If you read our infographic, then you know that Public-Interest Design is one of the few growing sectors of the architecture industry. From the prevalence of Design-Build curriculums in Architecture Schools to the rise of the 1% program and non-profits like Architecture for Humanity, Public-Interest Design (PID) is hitting its stride.
Which is why we’re so excited that two of PID’s biggest players, Design Corps and SEED (Social Economic Environmental Design), have teamed up to create SEEDocs, a monthly series of mini-documentaries that highlight the inspirational stories of six award-winning public interest design projects.
The latest SEEDoc follows the story of the Grow Dat Youth Farm - a brilliant example of what we call “Urban Agri-puncture” (a strategy that uses design & Urban Agriculture to target a city’s most deprived, unhealthy neighborhoods) that is changing the lives of New Orleans youth.
More on this inspiring story, after the break…
Seven years have passed since Katrina, and yet New Orleans’ poor, minority households continue to bear “the brunt of the devastation.” There is crime, drugs, and violence, yes, but there is also a less newsworthy, and yet just as damaging, element to Katrina’s legacy: the limited access to fresh food.
As a recent New York Times article pointed out: “Before the storm, there were 30 [supermarkets] in New Orleans; today, there are 21. Most that have reopened are in wealthier neighborhoods: a Tulane University survey in 2007, the latest data available, found that nearly 60 percent of low-income residents had to travel more than three miles to reach a supermarket, though only 58 percent owned a car. In the Lower Ninth Ward, one of the hardest-hit areas, the only stores within walking distance are dollar stores, which sell staples like eggs, milk and meat, but few fresh fruits and vegetables.”
So it should come as no surprise that New Orleans suffers from a “hierarchy of health,” where the wealthy can afford to be healthy, but the poor suffer disproportionately from malnutrition, obesity, and illness (particularly Diabetes).
And yet, nestled in 4 acres of New Orleans’ beautiful City Park, lies a solution.
At the Grow Dat Youth Farm, youth from across the city of New Orleans come to learn, work, earn money, and grow food that goes back out to the city; the teens themselves sell about 60% of the produce to markets, restaurants, and corner stores, the other 40% they then donate via Shared Harvest.
But it’s not just the youth that make this farm come alive – it’s the people of all stripes, shapes, sizes, and disciplines (architects included) that have come together for this common cause.

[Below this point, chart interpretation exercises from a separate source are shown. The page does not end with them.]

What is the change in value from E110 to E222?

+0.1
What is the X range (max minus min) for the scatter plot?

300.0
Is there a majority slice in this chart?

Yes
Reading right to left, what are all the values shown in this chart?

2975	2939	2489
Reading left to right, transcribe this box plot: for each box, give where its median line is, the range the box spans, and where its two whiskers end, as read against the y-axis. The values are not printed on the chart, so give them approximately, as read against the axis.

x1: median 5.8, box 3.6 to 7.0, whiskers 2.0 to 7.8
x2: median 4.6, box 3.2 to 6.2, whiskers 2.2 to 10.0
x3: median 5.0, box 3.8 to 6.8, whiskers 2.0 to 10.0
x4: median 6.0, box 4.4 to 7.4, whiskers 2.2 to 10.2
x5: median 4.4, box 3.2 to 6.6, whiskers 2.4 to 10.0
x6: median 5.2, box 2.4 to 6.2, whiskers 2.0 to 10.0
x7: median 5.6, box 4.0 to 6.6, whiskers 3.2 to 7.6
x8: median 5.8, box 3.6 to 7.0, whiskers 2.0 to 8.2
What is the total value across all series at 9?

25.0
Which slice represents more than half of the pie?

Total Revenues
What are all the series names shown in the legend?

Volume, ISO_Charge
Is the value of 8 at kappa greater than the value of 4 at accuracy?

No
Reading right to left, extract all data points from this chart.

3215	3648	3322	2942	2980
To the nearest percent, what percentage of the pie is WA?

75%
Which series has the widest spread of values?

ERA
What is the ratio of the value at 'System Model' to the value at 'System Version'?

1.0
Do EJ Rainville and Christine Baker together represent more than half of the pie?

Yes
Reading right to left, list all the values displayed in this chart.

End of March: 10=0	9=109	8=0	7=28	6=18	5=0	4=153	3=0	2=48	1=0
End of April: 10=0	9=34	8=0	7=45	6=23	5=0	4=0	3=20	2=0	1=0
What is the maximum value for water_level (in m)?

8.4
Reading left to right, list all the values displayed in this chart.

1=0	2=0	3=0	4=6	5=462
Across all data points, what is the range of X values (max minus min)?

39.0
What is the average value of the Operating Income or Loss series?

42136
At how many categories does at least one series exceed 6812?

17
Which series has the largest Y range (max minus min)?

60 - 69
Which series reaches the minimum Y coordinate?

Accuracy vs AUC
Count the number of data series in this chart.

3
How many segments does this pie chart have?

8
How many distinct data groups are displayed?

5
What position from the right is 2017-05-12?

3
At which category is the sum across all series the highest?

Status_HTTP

Central to the farm’s development has been the creation of a campus, designed and constructed by students enrolled in design-build studios at the Tulane City Center at Tulane’s School of Architecture. From an abandoned golf course to an energy-efficient, organic farm sensitive to regional climate, the story of Tulane and the Grow Dat Youth Farm shows what can be accomplished when architects are heavily invested in, and in fact become a part of, the community they serve.
Architecture students worked with community-members to design various structures: an outdoor classroom, teaching kitchen, locker rooms, administrative offices, a large post-harvest area. This collaborative process may not always have been easy, but as Emilie Taylor, the Design Build Manager at the Tulane City Center puts it in the mini-doc:
“Design can make a difference, but you’re not going to save the world by making a beautiful object. But if you as a designer can plug-in with a community partner in a group and a larger community that’s all working towards a goal, you can be part of a team that’s really transformative.”
Ultimately, this is what Public Interest Design is all about – empowering architects to not just design for a community, but with one, to help the community in their efforts to overcome crippling obstacles, and be a part of something truly transformative.